Shaakuntalam is unconvincing, and consequently, interminably boring. The old Telugu mythological stories stemmed from theatrical plays, and worked because of their commitment to pitch and genre (even if they sometimes contained multiple genres in the same film)— Mayabazar (1936) was a comedy, Lava Kusa (1963) was a melodrama. Actors like NTR, Savithri, and SVR came through these traditions and were unafraid to go big on these emotions, infusing them with earnestness.
It is evident that most actors in Shaakuntalam are struggling with the blue screen environment, and hence, unable to locate the pitch to go for with their performances. But I think it also has to do with a lack of conviction in the melodrama—you can almost see them thinking, like the students in Rang De Basanti (2006) trying to understand the conviction of the historical figures that they’re playing, ”how do I make this work in 2023?” Samantha Ruth Prabhu is an exception, and almost redeems the film with her performance, which has a palpable weight to it—particularly with the internal conflict when she begins to fall in love with Dushyant and the pain of betrayal when he rejects her, though even she seems to be struggling with some of the mythological-speak.
There is an attempt here to straddle the line between the assertive Shakuntala in the Mahabharata and the passive, demure Shakuntala in Kalidasa’s Abhignana Shakunthalam, but the film quickly undercuts any artistic intention by cutting away to unengaging sequences of war that seem to have unclear stakes. The environment design—particularly Dushyanta’s big city—is unconvincing because the size of every gate, statue, and expanse is blown up to a scale where subconsciously, you know it would serve no function to its citizens, that this is not a world that exists independently of our experience of it when the camera turns away.
And then there’s the anachronism—at what is supposed to be the highest moment of passion, Dushyanta tells Shakunthala that he “wants to be born to her, be raised by her, and then rule the world”. At the end of the film, after her enormous trials, she is told that her purpose of existence was to give birth to the heir of the kingdom. That the film ultimately reduces Shakunthala to a vessel for propagating a dynasty speaks to the fact that the primary object of interest isn’t her, but the mythological milieu being evoked by the film. In the world-building, there is some promise early on—scenes of animals (well-realized in photorealistic CG, in contrast to the rest of the film) coexisting peacefully with each other, prey and predator, along with humans—but these are only sparks in what is mostly a dull affair.

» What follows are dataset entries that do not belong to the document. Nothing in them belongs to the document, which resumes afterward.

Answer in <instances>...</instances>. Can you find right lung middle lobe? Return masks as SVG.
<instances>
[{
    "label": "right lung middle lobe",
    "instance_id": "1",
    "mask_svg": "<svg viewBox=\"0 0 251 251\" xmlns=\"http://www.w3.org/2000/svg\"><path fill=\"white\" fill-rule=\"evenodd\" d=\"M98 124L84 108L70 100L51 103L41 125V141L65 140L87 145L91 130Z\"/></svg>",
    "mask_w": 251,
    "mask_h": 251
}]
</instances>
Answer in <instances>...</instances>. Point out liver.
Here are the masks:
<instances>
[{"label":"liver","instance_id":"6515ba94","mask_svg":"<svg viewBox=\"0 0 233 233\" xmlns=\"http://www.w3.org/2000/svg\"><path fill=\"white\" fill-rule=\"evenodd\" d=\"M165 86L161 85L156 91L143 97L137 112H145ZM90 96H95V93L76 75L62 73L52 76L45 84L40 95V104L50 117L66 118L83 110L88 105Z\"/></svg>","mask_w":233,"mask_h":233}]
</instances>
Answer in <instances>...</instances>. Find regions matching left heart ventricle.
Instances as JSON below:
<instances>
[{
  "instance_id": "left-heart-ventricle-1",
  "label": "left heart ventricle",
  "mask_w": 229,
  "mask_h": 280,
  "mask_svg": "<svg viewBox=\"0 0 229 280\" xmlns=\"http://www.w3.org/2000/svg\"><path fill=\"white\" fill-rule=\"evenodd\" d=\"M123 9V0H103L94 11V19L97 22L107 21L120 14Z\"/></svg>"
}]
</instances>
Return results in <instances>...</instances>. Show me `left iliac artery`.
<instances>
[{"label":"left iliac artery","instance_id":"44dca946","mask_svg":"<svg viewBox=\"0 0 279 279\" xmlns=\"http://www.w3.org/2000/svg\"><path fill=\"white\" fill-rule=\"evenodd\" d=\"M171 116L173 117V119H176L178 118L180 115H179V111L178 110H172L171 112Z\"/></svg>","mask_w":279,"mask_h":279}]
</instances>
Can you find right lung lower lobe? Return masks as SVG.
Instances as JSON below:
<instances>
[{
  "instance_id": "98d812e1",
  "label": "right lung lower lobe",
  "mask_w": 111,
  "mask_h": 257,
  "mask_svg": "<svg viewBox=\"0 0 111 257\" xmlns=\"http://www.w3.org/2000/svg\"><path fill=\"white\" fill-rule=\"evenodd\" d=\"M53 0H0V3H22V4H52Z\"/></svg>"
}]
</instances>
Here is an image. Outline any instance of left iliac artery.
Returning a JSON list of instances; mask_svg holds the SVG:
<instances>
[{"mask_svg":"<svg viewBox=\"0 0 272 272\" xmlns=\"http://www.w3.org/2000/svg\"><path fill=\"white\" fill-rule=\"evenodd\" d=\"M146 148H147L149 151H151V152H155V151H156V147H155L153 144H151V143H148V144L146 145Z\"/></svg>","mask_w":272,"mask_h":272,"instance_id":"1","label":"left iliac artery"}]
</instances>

There is one scene in Shaakuntalam where I could catch a glimpse of a film that could have worked—when she, heavily pregnant, gets on a boat helmed by Sarangi (Prakash Raj) to be taken to Dushyanta’s kingdom. There isn’t a single line exchanged between Samantha and Prakash Raj, but he breaks out into a song, ‘Yelelo Yelelo’, in which he hints at the tribulations that await the young, hopeful woman. There is a real pathos to the song, helped by Prakash Raj’s commitment to melodramatic song-acting, that plays on our knowledge of what awaits the innocent Shakunthala. It works, despite the bad CGI. This is what the rest of the film needed.